Jakub Kiwior – wychowanek Gromu

Obecnie reprezentant Belgijskiego RSC Anderlecht (juniorzy) oraz reprezentant Polski U-17, były reprezentant GKS Tychy. Dobrze zaplanowana ścieżka treningowa i duże zaangażowanie na treningach oraz niebywały zmysł piłkarski pozwoliły Jakubowi nabyć umiejętności, dzięki którym dziś odnosi swoje sukcesy na międzynarodowej arenie piłkarskiej.

Swoje pierwsze regularne treningi rozpoczął w wieku 4 lat pod okiem Krzysztofa Bergera najpierw w Chrzcicielu a później w nowo utworzonej szkółce Grom Tychy. Na podstawie umowy partnerskiej kontynuował szkolenie w APN GKS Tychy, a później został przekazany do sekcji młodzieżowej GKS Tychy.

Początek przygody z piłką.

– Jakub przyszedł na pierwszy trening pod moim okiem we wrześniu 2004 roku, pracowałem wówczas w Chrzcicielu Tychy. Miał zaledwie cztery latka, jak to u dzieciaków w tym wieku bywa z początku był bardzo nieśmiały, lecz z treningu na trening odważniejszy – wspomina Krzysztof Berger pierwszy trener Jakuba – Niebywały ciąg za piłką, bardzo energiczny, chętny do biegania. Zresztą nienaganna od najmłodszych lat dynamika ruchowa, zadziorność, wrodzona mądrość w rozgrywaniu piłki. Od małego bardzo skuteczny. Strzelał wiele bramek w turniejach halowych. W domu to się chyba półki uginają od trofeów dla najlepszego zawodnika i króla strzelców. Kuba razem ze mną przeszedł do nowo założonego klubu Grom Tychy. Z powodu braku zawodników ze swojego rocznika trenował wyłącznie ze starszymi piłkarzami i zdaje się, że wyszło mu to na dobre – opowiada szkoleniowiec.

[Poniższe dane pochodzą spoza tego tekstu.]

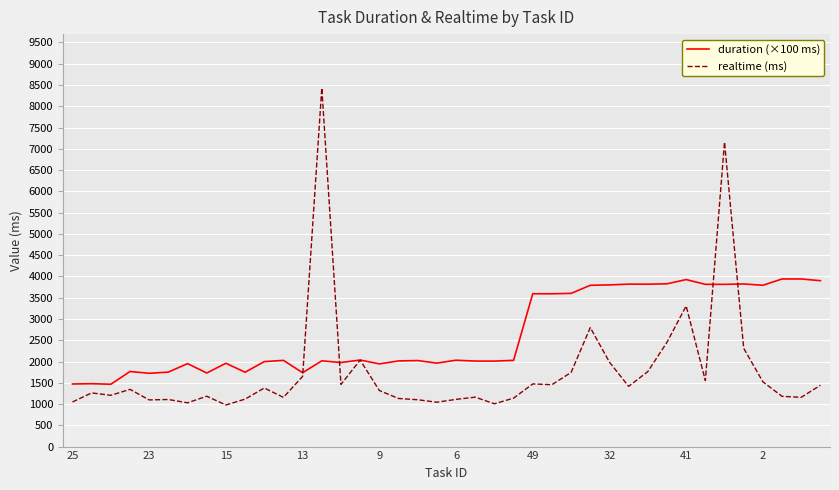

Which series has the widest spread of values?

realtime (ms)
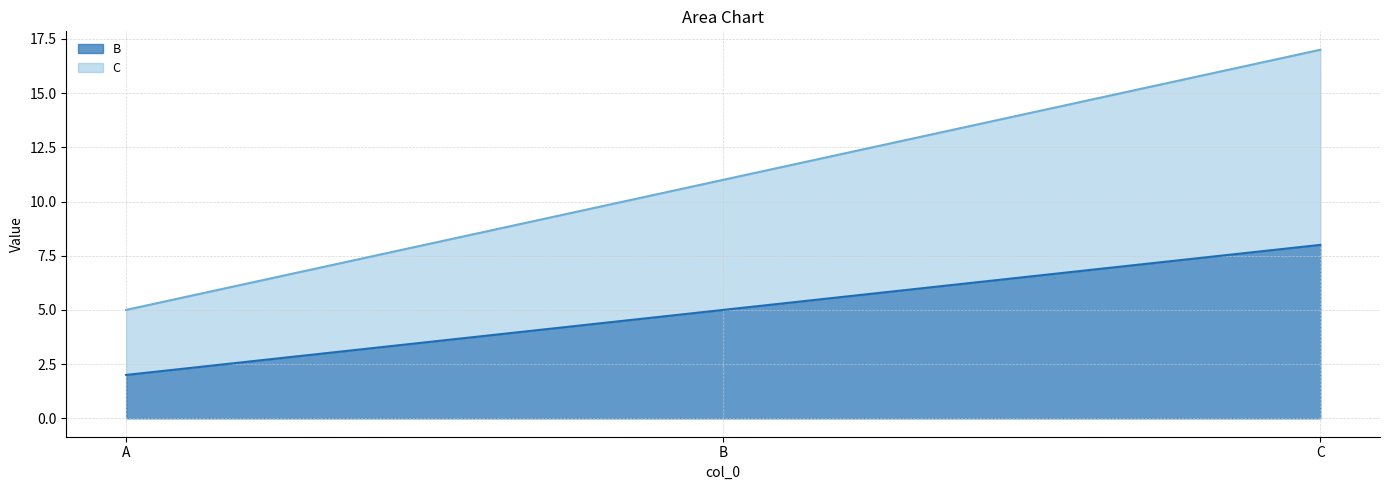

Reading right to left, extract all data points from this chart.

B: 8	5	2
C: 17	11	5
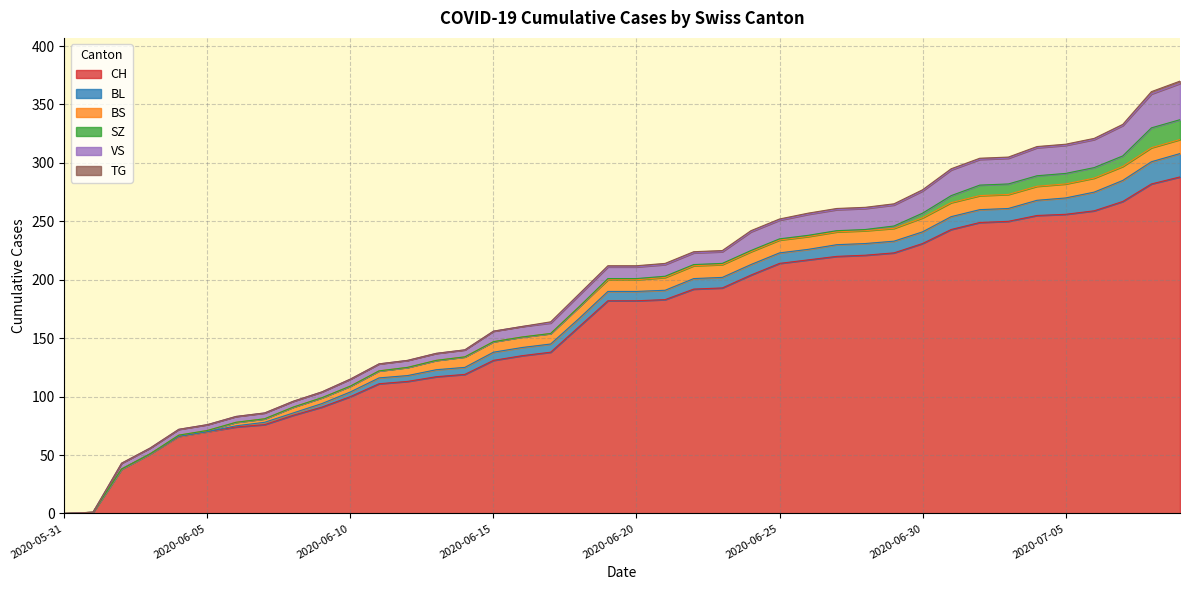

At how many categories does at least one series exceed 136?

23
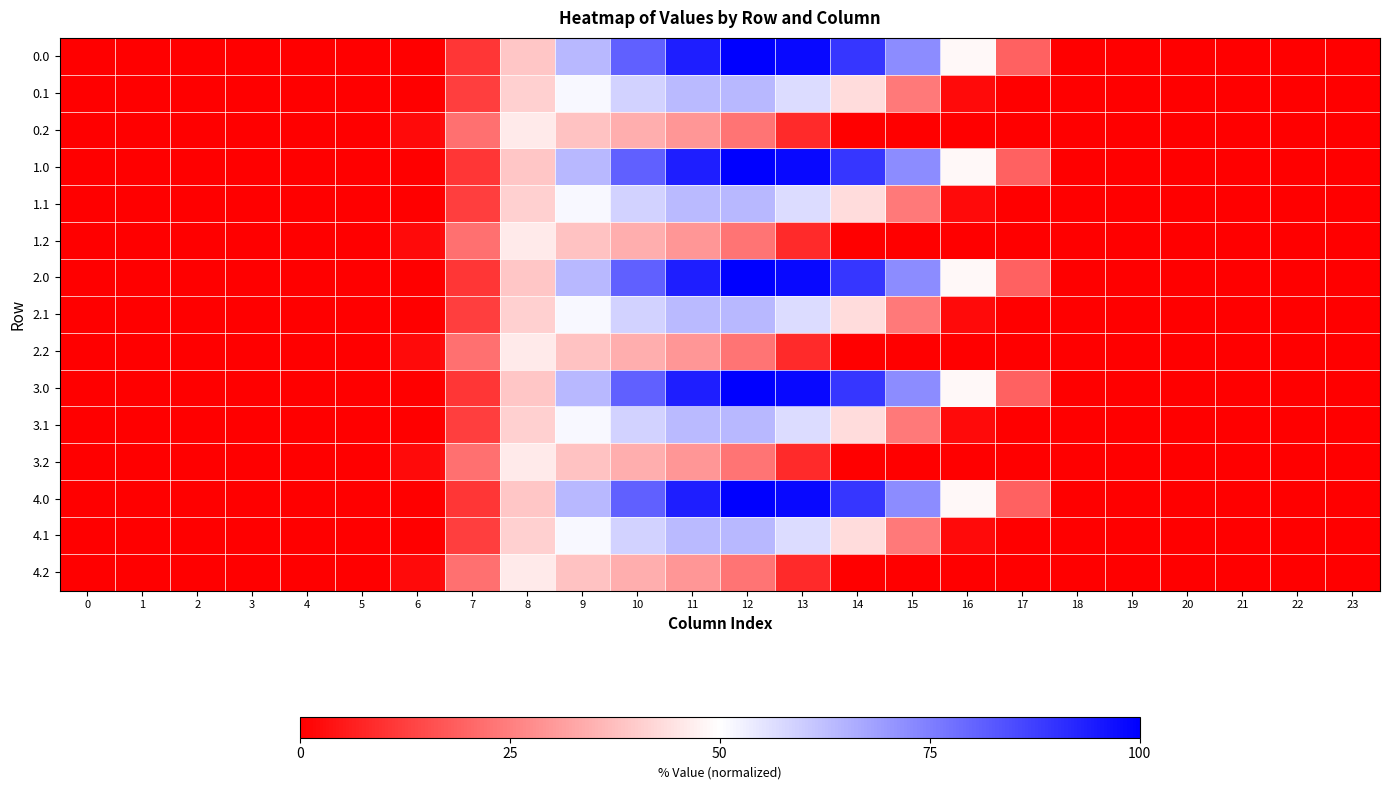

What is the total value across all series at 7?

223.7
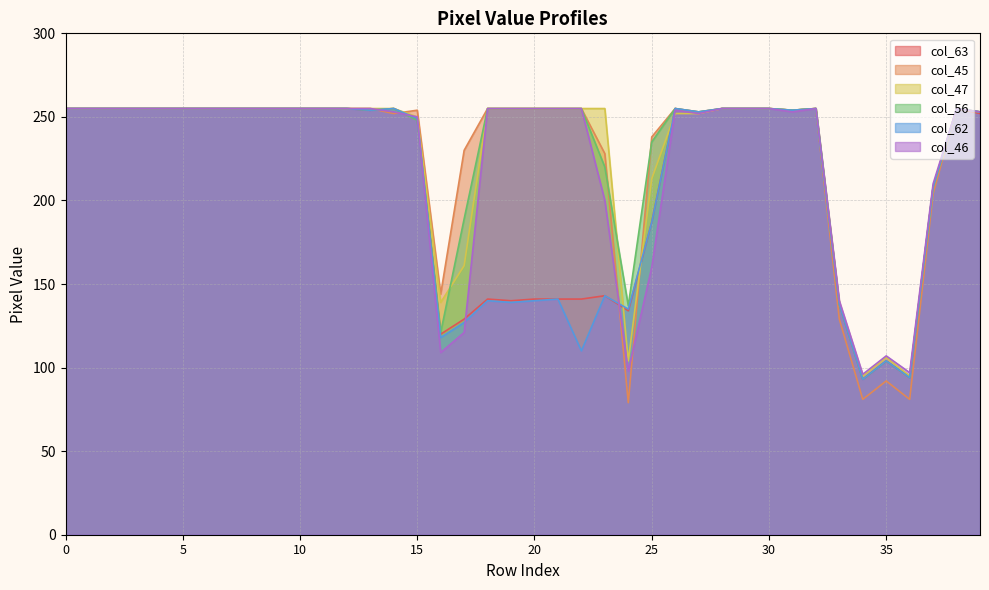

True or false: col_63 and col_62 intersect in this chart.

False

Trener Krzysztof Berger mówił o nim tak „Wśród dzieci wyróżnia się blondynek, któremu piłka wręcz klei się do buta. No, może tylko do lewego, ale zawsze. To nasz Roberto Carlos! Potrafi pięknie złożyć się do strzału. Wykonuje rzuty wolne i rożne. Brazylijczycy polskiej piłki rodzą się w Tychach. Kuba pytany o ulubione przedmioty odpowiada jednym tchem: podbijanie piłki, kiwanie, strzelanie”.

Krzysztof Berger się nie mylił co do Jakuba, widział w tym małym chłopcu niezwykły talent piłkarski i wciąż śledzi jego karierę. Podobnie o Kiwiorze wyraża się Michel Thiry agent Anderlechtu, który go wypatrzył i nadzorował transfer. Porównał go do Marcina Wasilewskiego z uznaniem mówiąc: „Jest to obietnica, która ma dopiero szesnaście lat, jest leworęczny, ale nie ma tego samego stylu jak Marcin. Ale możemy mu życzyć sukcesów takich jak Marcina w jego karierze (…). Jest to oczywiście zbyt wcześnie, aby wiedzieć, czy Jakub Kiwior też będzie cztery razy mistrzem z belgijskim Anderlecht (i raz mistrzem Anglii z Leicester – tak jak Marcin Wasilewski), ale chłopak ma cechy. W Polsce jest on postrzegany jako wielka obietnica, ponieważ ma wszystkie umiejętności współczesnego obrońcy: prędkość, moc, dobre czytanie gry i dużą wiedzę techniczną, w tym pięknym strzałem lewą nogą. Uwielbiam jego spokój i dojrzałość” – dodaje Michel Thiry.